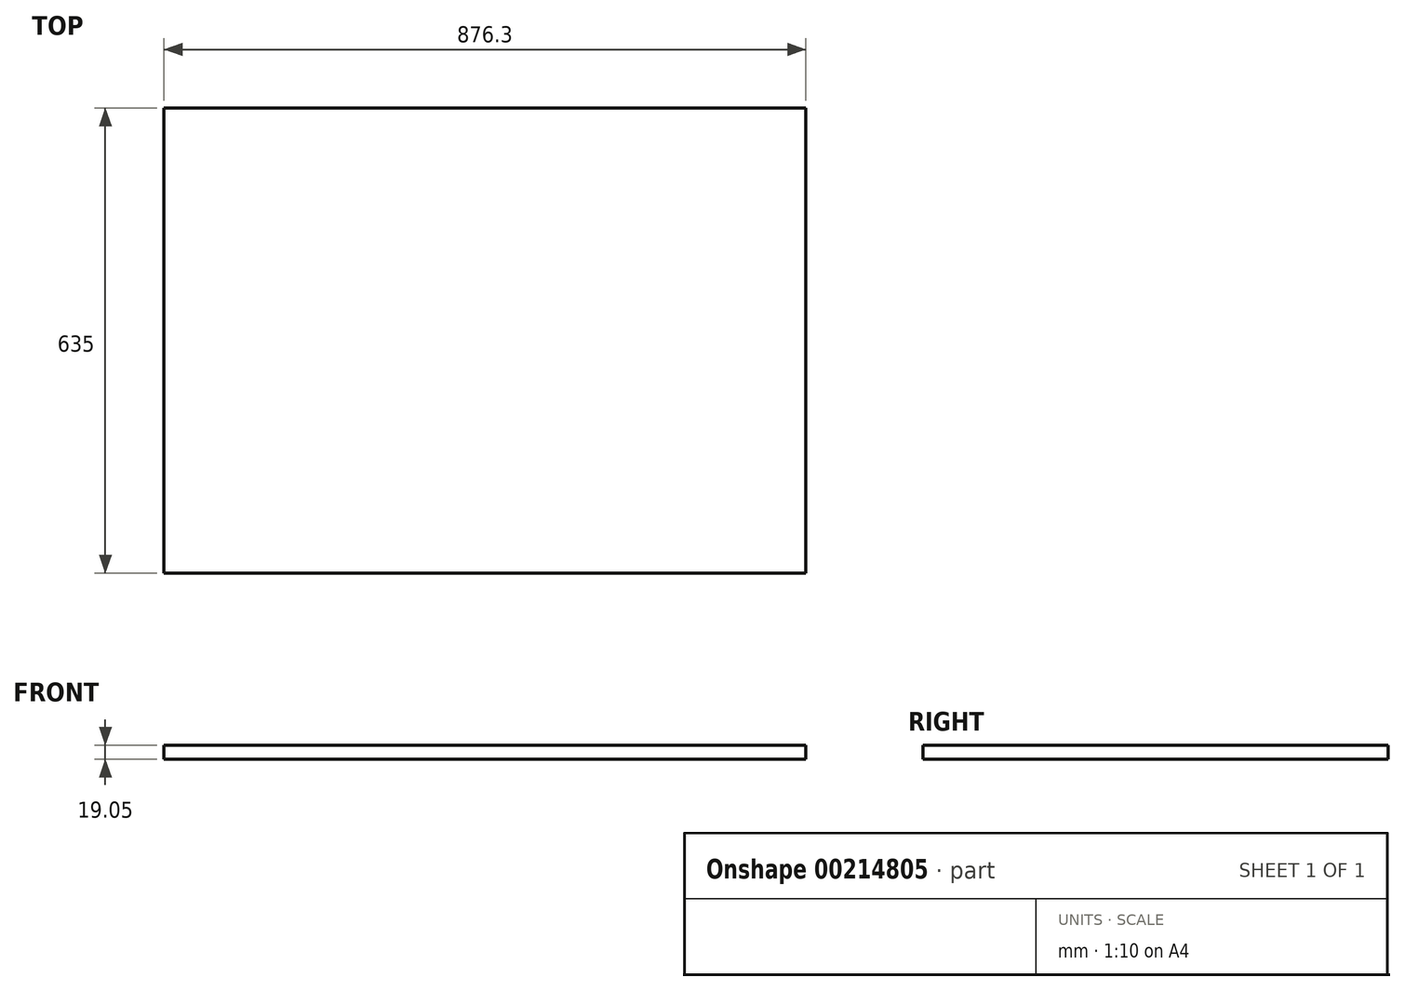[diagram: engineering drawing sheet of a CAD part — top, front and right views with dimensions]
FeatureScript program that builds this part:
annotation { "Feature Type Name" : "Feature", "Feature Type Description" : "" }
export const myFeature = defineFeature(function(context is Context, id is Id, definition is map)
    precondition{}
    {
        {
            var Q0;
            Q0=qCreatedBy(makeId("Top.planeOp"),FACE);
            var sketch = newSketch(context, id + "F0", { "sketchPlane" : qUnion([Q0])});
            skLineSegment(sketch, "E0.bottom", {"start": v(0, 0) * mm, "end": v(876.3, 0) * mm});
            skLineSegment(sketch, "E0.top", {"start": v(0, -635) * mm, "end": v(876.3, -635) * mm});
            skLineSegment(sketch, "E0.left", {"start": v(0, 0) * mm, "end": v(0, -635) * mm});
            skLineSegment(sketch, "E0.right", {"start": v(876.3, 0) * mm, "end": v(876.3, -635) * mm});
            skSolve(sketch);
        }
        {
            var Q0;
            Q0=makeQuery(id+"F0.imprint","IMPRINT",FACE,{"disambiguationData":[TD([[makeQuery(id+"F0.imprint","IMPRINT",EDGE,{"derivedFrom":sQuery(id+"F0.wireOp",EDGE,"E0.bottom")}),-1.0]])]});
            extrude(context, id + "F1", {"entities" : qUnion([Q0]), "depth" : 19.05 * mm});
        }
    });
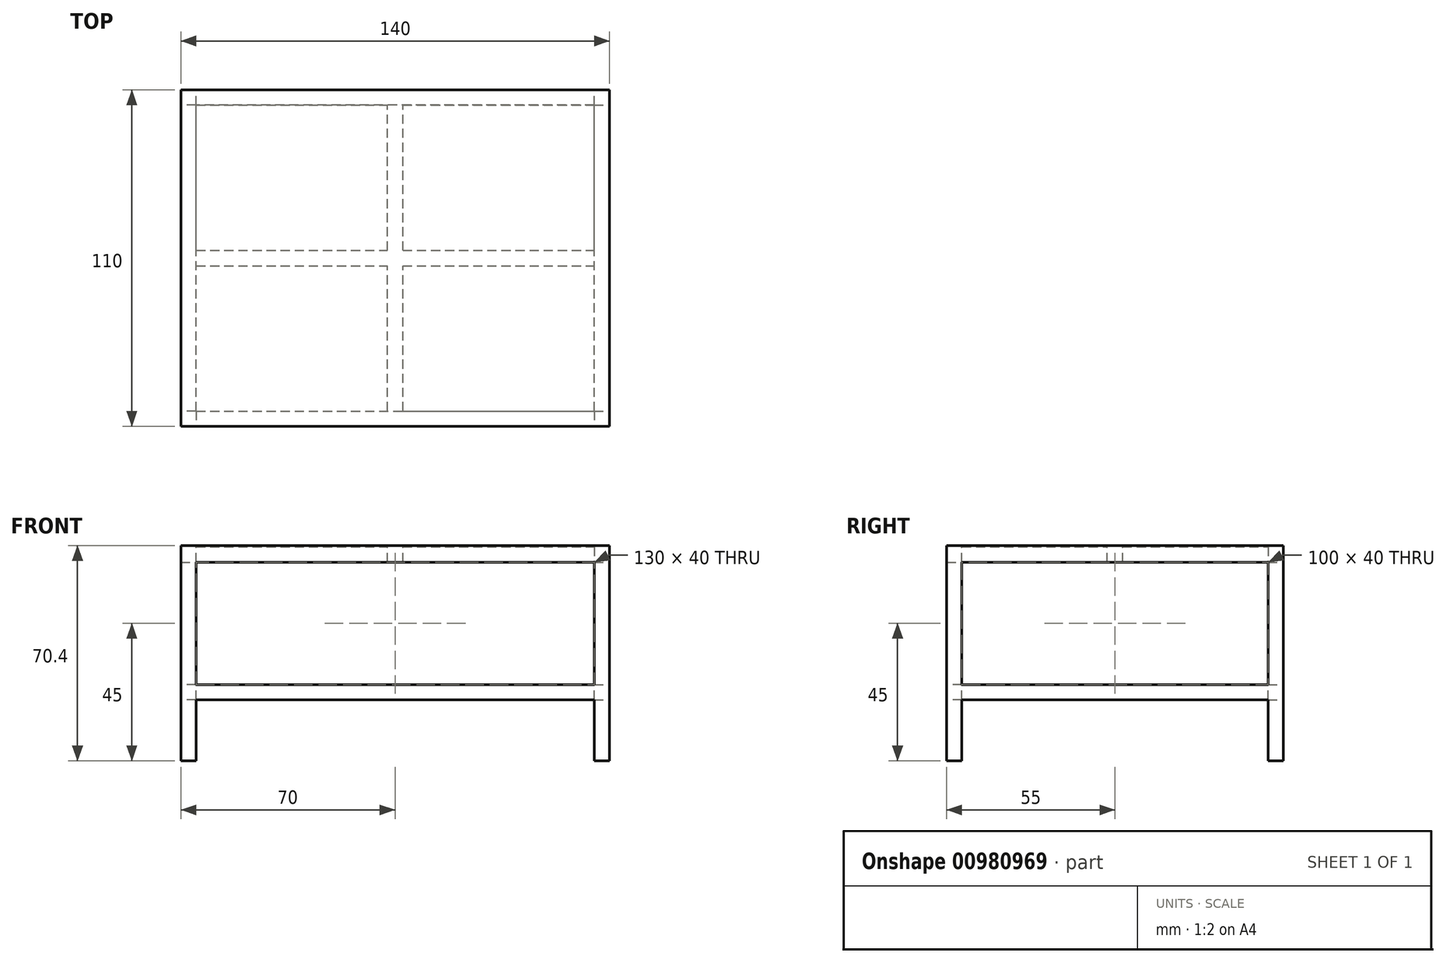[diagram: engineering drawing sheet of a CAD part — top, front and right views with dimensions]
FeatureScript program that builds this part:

---+---

| INSTRUCTIONS FOR THE TASK |
Lay out every line of the data above as a Markdown table with the columns Row and Data line, numbering each row and skipping blank lines. Leave the pictures out of the table.

| RESULT OF THIS TASK |
| Row | Data line |
|---|---|
| 1 | [diagram: engineering drawing sheet of a CAD part — top, front and right views with dimensions] |
| 2 | FeatureScript program that builds this part: |
| 3 | annotation { "Feature Type Name" : "Feature", "Feature Type Description" : "" } |
| 4 | export const myFeature = defineFeature(function(context is Context, id is Id, definition is map) |
| 5 |     precondition{} |
| 6 |     { |
| 7 |         { |
| 8 |             var Q0; |
| 9 |             Q0=qCreatedBy(makeId("Top.planeOp"),FACE); |
| 10 |             var sketch = newSketch(context, id + "F0", { "sketchPlane" : qUnion([Q0])}); |
| 11 |             skLineSegment(sketch, "E0.bottom", {"start": v(0, 0) * mm, "end": v(876.3, 0) * mm}); |
| 12 |             skLineSegment(sketch, "E0.top", {"start": v(0, -635) * mm, "end": v(876.3, -635) * mm}); |
| 13 |             skLineSegment(sketch, "E0.left", {"start": v(0, 0) * mm, "end": v(0, -635) * mm}); |
| 14 |             skLineSegment(sketch, "E0.right", {"start": v(876.3, 0) * mm, "end": v(876.3, -635) * mm}); |
| 15 |             skSolve(sketch); |
| 16 |         } |
| 17 |         { |
| 18 |             var Q0; |
| 19 |             Q0=makeQuery(id+"F0.imprint","IMPRINT",FACE,{"disambiguationData":[TD([[makeQuery(id+"F0.imprint","IMPRINT",EDGE,{"derivedFrom":sQuery(id+"F0.wireOp",EDGE,"E0.bottom")}),-1.0]])]}); |
| 20 |             extrude(context, id + "F1", {"entities" : qUnion([Q0]), "depth" : 19.05 * mm}); |
| 21 |         } |
| 22 |     }); |
| 23 | [diagram: engineering drawing sheet of a CAD part — top, front and right views with dimensions] |
| 24 | FeatureScript program that builds this part: |